Une "zone de sécurité" ("safe harbour") plus limitée pour les entreprises munies de faibles parts de marché

Spotlight
15 septembre 2014

Le 25 juin 2014 la Commission européenne a adopté la version révisée de la "Communication de minimis". La Commission confirme que les accords entre entreprises ayant de faibles parts de marché ne doivent pas être examinés au regard des règles de concurrence. Néanmoins, compte tenu de l'évolution de la jurisprudence de la Cour de justice, les accords qui comprennent une restriction par objet ne tombent plus en dehors du champ d'application des règles de concurrence.

Les règles de concurrence interdisent les accords qui ont pour objet ou pour effet de restreindre "sensiblement" le jeu de la concurrence.

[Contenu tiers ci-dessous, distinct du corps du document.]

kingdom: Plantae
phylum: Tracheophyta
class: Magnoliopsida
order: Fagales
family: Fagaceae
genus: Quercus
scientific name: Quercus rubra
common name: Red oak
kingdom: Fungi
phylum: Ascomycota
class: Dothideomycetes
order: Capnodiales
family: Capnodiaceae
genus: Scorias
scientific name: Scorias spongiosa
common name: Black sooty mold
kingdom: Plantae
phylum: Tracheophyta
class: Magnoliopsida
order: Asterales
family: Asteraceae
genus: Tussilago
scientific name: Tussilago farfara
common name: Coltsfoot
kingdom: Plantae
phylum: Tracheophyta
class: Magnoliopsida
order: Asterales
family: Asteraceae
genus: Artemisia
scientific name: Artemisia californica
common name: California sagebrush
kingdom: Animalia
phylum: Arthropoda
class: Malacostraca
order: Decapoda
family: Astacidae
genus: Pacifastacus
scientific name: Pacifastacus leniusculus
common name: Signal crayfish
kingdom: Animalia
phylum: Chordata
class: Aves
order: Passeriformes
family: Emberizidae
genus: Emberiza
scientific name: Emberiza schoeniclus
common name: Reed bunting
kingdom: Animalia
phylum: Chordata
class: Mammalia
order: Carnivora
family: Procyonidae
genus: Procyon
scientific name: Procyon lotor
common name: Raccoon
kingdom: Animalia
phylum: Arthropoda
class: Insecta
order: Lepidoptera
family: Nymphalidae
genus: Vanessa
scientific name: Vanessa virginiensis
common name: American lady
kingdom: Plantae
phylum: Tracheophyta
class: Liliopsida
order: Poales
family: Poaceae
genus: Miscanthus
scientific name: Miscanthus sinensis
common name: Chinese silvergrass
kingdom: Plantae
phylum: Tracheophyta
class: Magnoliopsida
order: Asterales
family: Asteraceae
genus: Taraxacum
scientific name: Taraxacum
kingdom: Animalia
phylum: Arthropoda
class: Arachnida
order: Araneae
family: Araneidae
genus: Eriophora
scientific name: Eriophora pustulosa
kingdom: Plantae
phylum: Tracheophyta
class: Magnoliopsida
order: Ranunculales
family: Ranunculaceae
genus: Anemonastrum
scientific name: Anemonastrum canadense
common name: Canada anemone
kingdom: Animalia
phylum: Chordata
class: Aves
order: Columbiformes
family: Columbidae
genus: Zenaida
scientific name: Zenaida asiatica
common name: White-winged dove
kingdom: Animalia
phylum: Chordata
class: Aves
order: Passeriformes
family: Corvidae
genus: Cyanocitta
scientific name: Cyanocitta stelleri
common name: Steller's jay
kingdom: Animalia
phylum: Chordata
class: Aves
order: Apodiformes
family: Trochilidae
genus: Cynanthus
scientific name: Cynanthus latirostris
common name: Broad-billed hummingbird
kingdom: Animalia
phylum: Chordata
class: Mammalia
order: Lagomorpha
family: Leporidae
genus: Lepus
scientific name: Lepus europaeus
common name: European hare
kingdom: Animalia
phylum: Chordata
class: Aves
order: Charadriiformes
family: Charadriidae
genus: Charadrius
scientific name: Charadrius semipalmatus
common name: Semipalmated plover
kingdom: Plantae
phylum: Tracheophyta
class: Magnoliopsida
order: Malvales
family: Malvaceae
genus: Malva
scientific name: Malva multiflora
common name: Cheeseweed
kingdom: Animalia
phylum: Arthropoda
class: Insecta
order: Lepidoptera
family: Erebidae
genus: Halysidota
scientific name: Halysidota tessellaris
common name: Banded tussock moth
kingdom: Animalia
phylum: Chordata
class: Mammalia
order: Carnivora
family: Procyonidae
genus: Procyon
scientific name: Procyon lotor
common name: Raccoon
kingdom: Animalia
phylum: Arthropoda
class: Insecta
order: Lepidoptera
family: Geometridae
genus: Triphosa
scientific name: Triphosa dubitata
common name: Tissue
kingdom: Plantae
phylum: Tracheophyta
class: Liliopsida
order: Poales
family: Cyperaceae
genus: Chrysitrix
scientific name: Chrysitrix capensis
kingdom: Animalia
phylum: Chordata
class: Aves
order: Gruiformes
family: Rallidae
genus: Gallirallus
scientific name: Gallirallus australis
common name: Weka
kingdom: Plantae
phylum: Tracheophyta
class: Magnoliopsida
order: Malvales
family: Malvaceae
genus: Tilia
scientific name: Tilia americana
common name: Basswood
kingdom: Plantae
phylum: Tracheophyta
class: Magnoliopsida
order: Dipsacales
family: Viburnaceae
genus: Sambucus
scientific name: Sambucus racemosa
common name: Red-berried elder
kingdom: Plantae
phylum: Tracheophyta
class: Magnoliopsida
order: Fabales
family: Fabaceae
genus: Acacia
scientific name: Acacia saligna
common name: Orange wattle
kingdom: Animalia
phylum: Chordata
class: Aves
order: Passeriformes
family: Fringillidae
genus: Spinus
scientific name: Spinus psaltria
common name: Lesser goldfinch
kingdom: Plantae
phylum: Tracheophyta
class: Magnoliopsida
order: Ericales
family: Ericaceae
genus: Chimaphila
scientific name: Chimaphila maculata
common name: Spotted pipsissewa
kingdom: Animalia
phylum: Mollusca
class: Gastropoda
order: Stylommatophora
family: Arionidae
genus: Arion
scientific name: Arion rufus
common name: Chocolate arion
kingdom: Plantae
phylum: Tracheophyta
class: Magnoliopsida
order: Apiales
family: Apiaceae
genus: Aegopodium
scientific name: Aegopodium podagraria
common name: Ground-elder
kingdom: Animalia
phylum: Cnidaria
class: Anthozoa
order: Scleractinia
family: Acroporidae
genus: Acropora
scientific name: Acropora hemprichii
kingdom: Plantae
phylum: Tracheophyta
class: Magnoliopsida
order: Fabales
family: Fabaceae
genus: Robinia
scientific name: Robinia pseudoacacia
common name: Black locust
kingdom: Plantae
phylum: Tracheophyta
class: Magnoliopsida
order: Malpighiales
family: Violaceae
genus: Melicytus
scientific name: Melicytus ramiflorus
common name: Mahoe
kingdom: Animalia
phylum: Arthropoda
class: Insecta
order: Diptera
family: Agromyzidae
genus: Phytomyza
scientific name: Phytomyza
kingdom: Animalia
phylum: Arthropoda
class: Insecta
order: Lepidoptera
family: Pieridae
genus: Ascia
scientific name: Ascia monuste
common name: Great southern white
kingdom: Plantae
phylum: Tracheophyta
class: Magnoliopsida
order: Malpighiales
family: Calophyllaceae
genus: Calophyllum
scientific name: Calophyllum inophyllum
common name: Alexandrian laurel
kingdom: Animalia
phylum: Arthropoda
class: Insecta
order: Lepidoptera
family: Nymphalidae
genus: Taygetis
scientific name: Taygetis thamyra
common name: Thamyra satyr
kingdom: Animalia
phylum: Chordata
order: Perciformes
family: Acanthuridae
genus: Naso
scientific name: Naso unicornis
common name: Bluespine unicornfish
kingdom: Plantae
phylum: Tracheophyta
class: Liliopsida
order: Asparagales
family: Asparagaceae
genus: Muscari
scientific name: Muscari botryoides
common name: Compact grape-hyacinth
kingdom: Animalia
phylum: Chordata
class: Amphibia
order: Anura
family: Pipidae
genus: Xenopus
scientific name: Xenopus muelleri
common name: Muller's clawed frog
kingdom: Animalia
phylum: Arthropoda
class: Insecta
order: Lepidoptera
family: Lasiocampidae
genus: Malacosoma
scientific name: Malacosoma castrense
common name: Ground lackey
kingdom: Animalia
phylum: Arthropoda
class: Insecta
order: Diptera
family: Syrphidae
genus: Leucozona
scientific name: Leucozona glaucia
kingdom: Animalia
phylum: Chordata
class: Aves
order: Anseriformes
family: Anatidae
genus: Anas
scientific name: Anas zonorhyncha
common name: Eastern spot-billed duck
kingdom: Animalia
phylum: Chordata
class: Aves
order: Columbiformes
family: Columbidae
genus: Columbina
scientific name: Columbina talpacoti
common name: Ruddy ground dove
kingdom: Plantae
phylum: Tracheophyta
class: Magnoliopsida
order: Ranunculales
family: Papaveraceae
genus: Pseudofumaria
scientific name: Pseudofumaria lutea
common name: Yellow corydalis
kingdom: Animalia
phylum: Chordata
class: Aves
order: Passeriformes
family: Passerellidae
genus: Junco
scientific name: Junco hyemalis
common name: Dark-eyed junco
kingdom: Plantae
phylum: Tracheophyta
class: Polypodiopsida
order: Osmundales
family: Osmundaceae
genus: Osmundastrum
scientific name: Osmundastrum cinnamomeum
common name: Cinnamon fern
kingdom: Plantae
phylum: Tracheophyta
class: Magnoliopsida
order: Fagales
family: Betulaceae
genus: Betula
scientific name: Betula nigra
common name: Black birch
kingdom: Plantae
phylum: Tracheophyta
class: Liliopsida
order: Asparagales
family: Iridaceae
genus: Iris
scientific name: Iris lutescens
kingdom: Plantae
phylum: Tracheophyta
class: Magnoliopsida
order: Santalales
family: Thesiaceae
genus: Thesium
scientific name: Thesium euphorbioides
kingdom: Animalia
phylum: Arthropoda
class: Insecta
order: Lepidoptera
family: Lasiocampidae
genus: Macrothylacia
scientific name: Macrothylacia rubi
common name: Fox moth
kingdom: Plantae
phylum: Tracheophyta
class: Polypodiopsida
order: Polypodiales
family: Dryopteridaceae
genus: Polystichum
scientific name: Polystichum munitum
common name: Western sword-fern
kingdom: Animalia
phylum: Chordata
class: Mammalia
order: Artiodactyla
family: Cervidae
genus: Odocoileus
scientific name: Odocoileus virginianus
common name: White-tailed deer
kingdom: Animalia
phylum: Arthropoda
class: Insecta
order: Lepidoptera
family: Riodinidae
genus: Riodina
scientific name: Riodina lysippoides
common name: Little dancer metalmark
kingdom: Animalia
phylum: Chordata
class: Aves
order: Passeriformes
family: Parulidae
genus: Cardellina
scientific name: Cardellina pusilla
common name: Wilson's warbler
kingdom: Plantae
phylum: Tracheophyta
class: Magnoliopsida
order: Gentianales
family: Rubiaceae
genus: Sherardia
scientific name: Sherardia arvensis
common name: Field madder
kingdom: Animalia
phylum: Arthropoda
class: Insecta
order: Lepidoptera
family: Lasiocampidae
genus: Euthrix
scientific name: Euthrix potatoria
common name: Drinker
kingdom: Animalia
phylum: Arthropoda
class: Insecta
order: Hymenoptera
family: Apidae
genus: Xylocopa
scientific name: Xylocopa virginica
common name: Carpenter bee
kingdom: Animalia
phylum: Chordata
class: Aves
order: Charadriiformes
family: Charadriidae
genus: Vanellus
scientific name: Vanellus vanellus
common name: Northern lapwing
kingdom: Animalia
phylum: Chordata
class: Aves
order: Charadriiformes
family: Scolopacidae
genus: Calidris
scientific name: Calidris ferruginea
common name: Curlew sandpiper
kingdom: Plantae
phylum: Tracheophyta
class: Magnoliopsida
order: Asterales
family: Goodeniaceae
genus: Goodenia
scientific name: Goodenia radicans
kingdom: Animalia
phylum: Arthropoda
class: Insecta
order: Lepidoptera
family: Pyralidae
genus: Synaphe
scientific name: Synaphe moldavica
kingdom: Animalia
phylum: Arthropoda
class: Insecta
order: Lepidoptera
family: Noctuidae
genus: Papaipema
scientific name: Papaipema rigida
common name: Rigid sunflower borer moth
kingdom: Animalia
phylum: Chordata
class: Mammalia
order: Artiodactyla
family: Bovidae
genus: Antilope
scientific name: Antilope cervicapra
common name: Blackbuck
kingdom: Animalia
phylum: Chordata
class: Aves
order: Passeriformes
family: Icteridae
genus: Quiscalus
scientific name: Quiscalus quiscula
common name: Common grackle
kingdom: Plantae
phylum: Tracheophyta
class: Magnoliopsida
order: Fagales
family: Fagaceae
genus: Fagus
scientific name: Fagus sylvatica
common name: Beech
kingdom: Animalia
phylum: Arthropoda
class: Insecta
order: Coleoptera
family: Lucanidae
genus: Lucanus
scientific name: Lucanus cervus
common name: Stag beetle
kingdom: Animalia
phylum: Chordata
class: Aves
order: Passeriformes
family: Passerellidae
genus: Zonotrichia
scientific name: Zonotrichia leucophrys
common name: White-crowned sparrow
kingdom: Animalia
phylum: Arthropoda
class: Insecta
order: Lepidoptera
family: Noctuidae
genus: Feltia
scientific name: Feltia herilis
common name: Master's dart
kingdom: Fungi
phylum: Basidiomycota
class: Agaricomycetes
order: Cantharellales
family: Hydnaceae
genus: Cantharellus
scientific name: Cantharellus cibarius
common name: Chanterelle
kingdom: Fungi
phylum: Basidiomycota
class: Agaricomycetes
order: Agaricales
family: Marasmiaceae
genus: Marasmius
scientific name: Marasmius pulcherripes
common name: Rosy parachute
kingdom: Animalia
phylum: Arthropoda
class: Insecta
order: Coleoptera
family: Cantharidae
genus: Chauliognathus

Dans la "Communication de minimis", la Commission précise les accords qui ne sont pas capables de restreindre sensiblement la concurrence et qui tombent par conséquent en dehors du champ d'application des règles de concurrence ("zone de sécurité") :

  • les accords entre des concurrents (existants ou potentiels) dont les parts de marché cumulées ne dépassent pas 10% sur chacun des marchés en cause affectés par lesdits accords, et 
  • les accords entre non concurrents dont les parts de marché ne dépassent pas 15% sur chacun des marchés en cause affectés.

La Commission confirme qu'elle n'engagera pas de procédure vis-à-vis des accords couverts par la "zone de sécurité". En outre, la Commission n'infligera pas d'amende aux entreprises qui estiment de bonne foi que les seuils de part de marché ne sont pas dépassés. La Communication n'est pas contraignante vis-à-vis des autorités nationales de concurrence et des cours nationales. Il s'ensuit que des accords couverts par la "zone de sécurité" peuvent en principe encore faire l'objet de procédures sur la base du droit national de la concurrence.

Dans l'arrêt Expedia du 13 décembre 2012 (C-226/11) la Cour de justice a jugé qu'un accord ayant un objet anticoncurrentiel constitue, par sa nature et indépendamment de tout effet concret de celui-ci, une restriction sensible du jeu de la concurrence. En conséquence, la Communication de minimis précise que les restrictions par objet ne peuvent plus bénéficier de la "zone de sécurité". La nouvelle Communication précise aussi que les restrictions caractérisées couvertes par des exemptions par catégorie (actuelles ou futures) doivent être considérées comme des restrictions par objet.

La Communication est accompagnée d'un document de travail des services de la Commission qui liste les restrictions par objet sur la base de la jurisprudence des juridictions européennes et de la pratique décisionnelle de la Commission. La liste n'est pas exhaustive et il n'est pas exclu que la Commission constate d'autres restrictions par objet.

Le fait que des restrictions par objet contenues dans des accords passés entre des entreprises ayant des parts de marché faibles ne soient plus exclues du champ d'application des règles de concurrence ne signifie pas nécessairement qu'elles soient interdites. Cela étant, l'exclusion des restrictions par objet de la "zone de sécurité" augmentera l'insécurité juridique, ce d'autant plus qu'un nombre croissant d'arrangements sont qualifiés de restrictions par objet.